Ibu, betapa aku rindu tangan ibu di atas dahiku,kemudian tangan ibu bergerak pelan-pelan mengelusku sampai aku tertidur seperti anak kucing itu. Rinduku sudah merasuk ke dalam sukmaku, menerobos aliran darahku, hingga membuatku sulit bernafas. Setiap hari aku tahan rinduku ini untuk ibu. Tapi tak sedikitpun ibu merasakannya. Ingin aku menangis dan mengadu padamu saat anak-anak itu mengejek aku, ingin rasanya aku menampar mereka seperti yang ibu sering lakukan padaku disaat ibu marah. Tapi aku tak pernah melakukannya. Ibu memperlakukanku seperti binatang yang terbuang.
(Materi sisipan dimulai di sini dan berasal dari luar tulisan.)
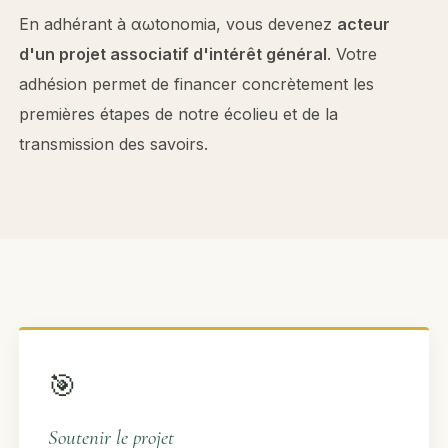
En adhérant à αωtonomia, vous devenez
acteur
d'un projet associatif d'intérêt général
. Votre
adhésion permet de financer concrètement les
premières étapes de notre écolieu et de la
transmission des savoirs.
🎯
Soutenir le projet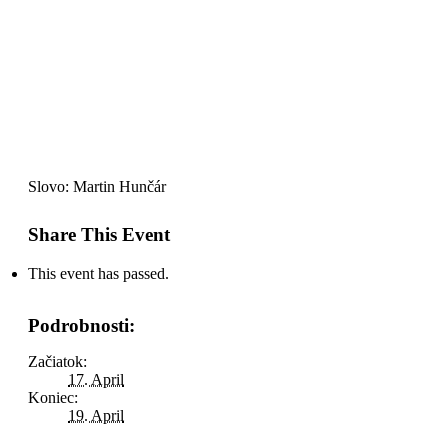
Biblická škola a služba v SŽ
Milovice, ČR
17. April
-
19. April
Slovo: Martin Hunčár
Share This Event
This event has passed.
Podrobnosti:
Začiatok:
17. April
Koniec:
19. April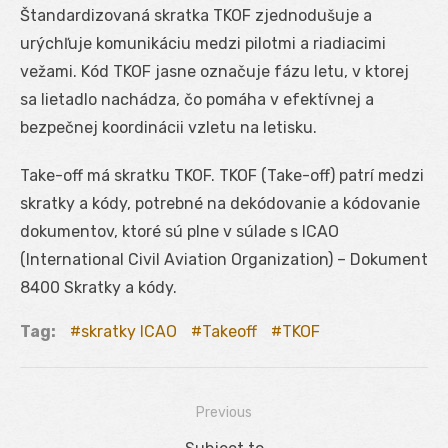
Štandardizovaná skratka TKOF zjednodušuje a
urýchľuje komunikáciu medzi pilotmi a riadiacimi
vežami. Kód TKOF jasne označuje fázu letu, v ktorej
sa lietadlo nachádza, čo pomáha v efektívnej a
bezpečnej koordinácii vzletu na letisku.
Take-off má skratku TKOF. TKOF (Take-off) patrí medzi
skratky a kódy, potrebné na dekódovanie a kódovanie
dokumentov, ktoré sú plne v súlade s ICAO
(International Civil Aviation Organization) – Dokument
8400 Skratky a kódy.
Tag:
skratky ICAO
Takeoff
TKOF
Previous
Navigácia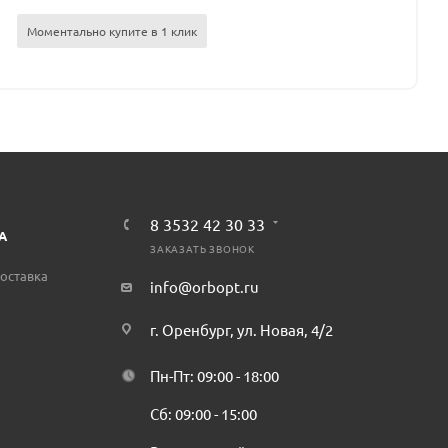
Моментально купите в 1 клик
8 3532 42 30 33
А
ЗАКАЗАТЬ ЗВОНОК
оставка
info@orbopt.ru
г. Оренбург, ул. Новая, 4/2
Пн-Пт: 09:00 - 18:00
Сб: 09:00 - 15:00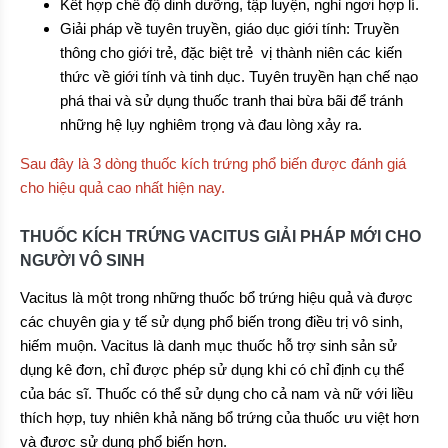
Kết hợp chế độ dinh dưỡng, tập luyện, nghỉ ngơi hợp lí.
Giải pháp về tuyên truyền, giáo dục giới tính: Truyền
thông cho giới trẻ, đặc biệt trẻ vị thành niên các kiến
thức về giới tính và tinh dục. Tuyên truyền hạn chế nạo
phá thai và sử dụng thuốc tranh thai bừa bãi để tránh
những hệ lụy nghiêm trọng và đau lòng xảy ra.
Sau đây là 3 dòng thuốc kích trứng phổ biến được đánh giá
cho hiệu quả cao nhất hiện nay.
THUỐC KÍCH TRỨNG VACITUS GIẢI PHÁP MỚI CHO
NGƯỜI VÔ SINH
Vacitus là một trong những thuốc bổ trứng hiệu quả và được
các chuyên gia y tế sử dụng phổ biến trong điều trị vô sinh,
hiếm muộn. Vacitus là danh mục thuốc hỗ trợ sinh sản sử
dụng kê đơn, chỉ được phép sử dụng khi có chỉ định cụ thể
của bác sĩ. Thuốc có thể sử dụng cho cả nam và nữ với liều
thích hợp, tuy nhiên khả năng bổ trứng của thuốc ưu việt hơn
và được sử dụng phổ biến hơn.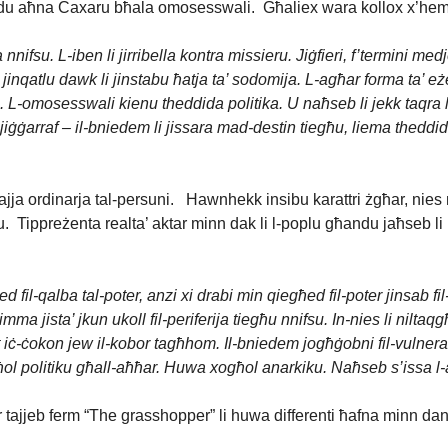
 Ngħidu aħna Caxaru bħala omosesswali. Għaliex wara kollox x’h
nnifsu. L-iben li jirribella kontra missieru. Jiġfieri, f’termini med
enu jinqatlu dawk li jinstabu ħatja ta’ sodomija. L-agħar forma ta’ 
-omosesswali kienu theddida politika. U naħseb li jekk taqra l-K
li jiġġarraf – il-bniedem li jissara mad-destin tiegħu, liema the
-ħajja ordinarja tal-persuni. Hawnhekk insibu karattri żgħar, nies m
zju. Tippreżenta realta’ aktar minn dak li l-poplu għandu jaħseb
ed fil-qalba tal-poter, anzi xi drabi min qiegħed fil-poter jinsab f
a’ imma jista’ jkun ukoll fil-periferija tiegħu nnifsu. In-nies li ni
iċ-ċokon jew il-kobor tagħhom. Il-bniedem jogħġobni fil-vulnerabilita
ol politiku għall-aħħar. Huwa xogħol anarkiku. Naħseb s’issa l-ak
 mar tajjeb ferm “The grasshopper” li huwa differenti ħafna minn d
Malam itu seperti biasa ibu pergi, aku penasaran dengan semua yang ibu lakukan diluar sana, ingin sekali aku mencegah ibu pergi, tapi tentu saja ibu tak kan pernah hiraukan ucapanku. Aku begitu gelisah menunggu ibu pulang, hingga ada seorang yang mengantar ibu. Rupanya ibu baru mendapat musibah. Tubuh ibu lunglai bagai tak bertulang. Kini tubuh ibu tak bisa bergerak, ibu lumpuh. Apa ini sebuah hukuman dari Tuhan untuk ibu? Atau hanya kebetulan saja? Tapi yang jelas sekarang ibu tidak bisa lagi menampar pipiku atau mencaci maki aku dengan ucapannya yang seperti badai itu. Alangkah jahatnya ibu jika aku ingat semua itu.

***

Setelah ibu lumpuh, tak banyak yang bisa ibu kerjakan selain hanya berbaring. Aku berusaha merawat ibu dengan segala kemampuanku. Tak ada dendam di hatiku ibu, aku ikhlas merawat ibu. Semua perlakuan ibu sudah aku maafkan. Kini ibu tidak bisa bekerja, aku berusaha mencari sesuap nasi demi ibu. Aku berjalan tertatih-tatih karena kakiku yang pincang ini, kususuri tiap gang untuk memungut sampah-sampah itu. Semua aku lakukan demi ibu. Aku tak pernah takut semua orang menghinaku, aku juga tidak takut semua orang mengusir aku, cuma satu yang aku takutkan yaitu ibu tak akan pernah mencintai . Aku tak bisa mendapatkan surga dari ibu.

Mungkin malam ini aku hanya bisa membeli sebungkus nasi untuk ibu saja. Dan seperti biasa aku tidak akan makan demi ibu. Saat kusuapi ibu hanya diam, masih kulihat kebencian di mata ibu, meskipun tak sepatah kata terucap dari bibir ibu. Walau akhirnya ibu mau juga menghabiskan nasi itu. Hatiku kian pilu, kenapa ibu tak bisa mencintai aku. Ibu, tahukan ibu diluar sana kala rintik-rintik air mulai turun aku seret kakiku, aku kedinginan ibu, aku juga kelaparan, dan mereka semua mengejekku. Tahukah ibu, diluar sana setiap hari yang kutuju adalah gunungan sampah, tahukah ibu diluar sana aku dipukuli orang semua demi ibu. Kuceritakan ini semua agar ibu terbuka hatinya. Aku keluarkan bungkusan yang aku siapakan untuk ibu. Aku dekati ibu, seperti biasa kulihat sorot mata ibu yang membenciku.

“Ibu, kulihat baju ibu sudah usang dan compang camping, aku ada sedikit uang, dan ini adalah tabunganku selam ini” ucapku sambil membuka bungkusan plastik warna hitam yang aku pegang. Aku pakaikan baju yang aku beli dari pasar tadi siang, meskipun cuma baju murahan . Ibu terlihat bersih saat ini. Tiba-tiba saja tanganku basah oleh sesuatu. Dan saat kulihat ibu ternyata ada buliran-buliran air mata disana. Yah, ada bias cinta pada bola mata ibu. Aku baru sekali ini melihat ibu menangis, bias cinta mata ibu begitu meneduhkan. Tak kulihat lagi kebencian di mata ibu. Aku bagaikan menemukan oase di tengah gurun yang tandus. Rinduku telah tersirami saat buliran-buliran air mata ibu mengenai tanganku. Kuusap lembut pipi ibu yang basah. Aku sayang ibu, aku rindu saat-saat seperti ini sudah lama ibu, Kemudian aku peluk ibu.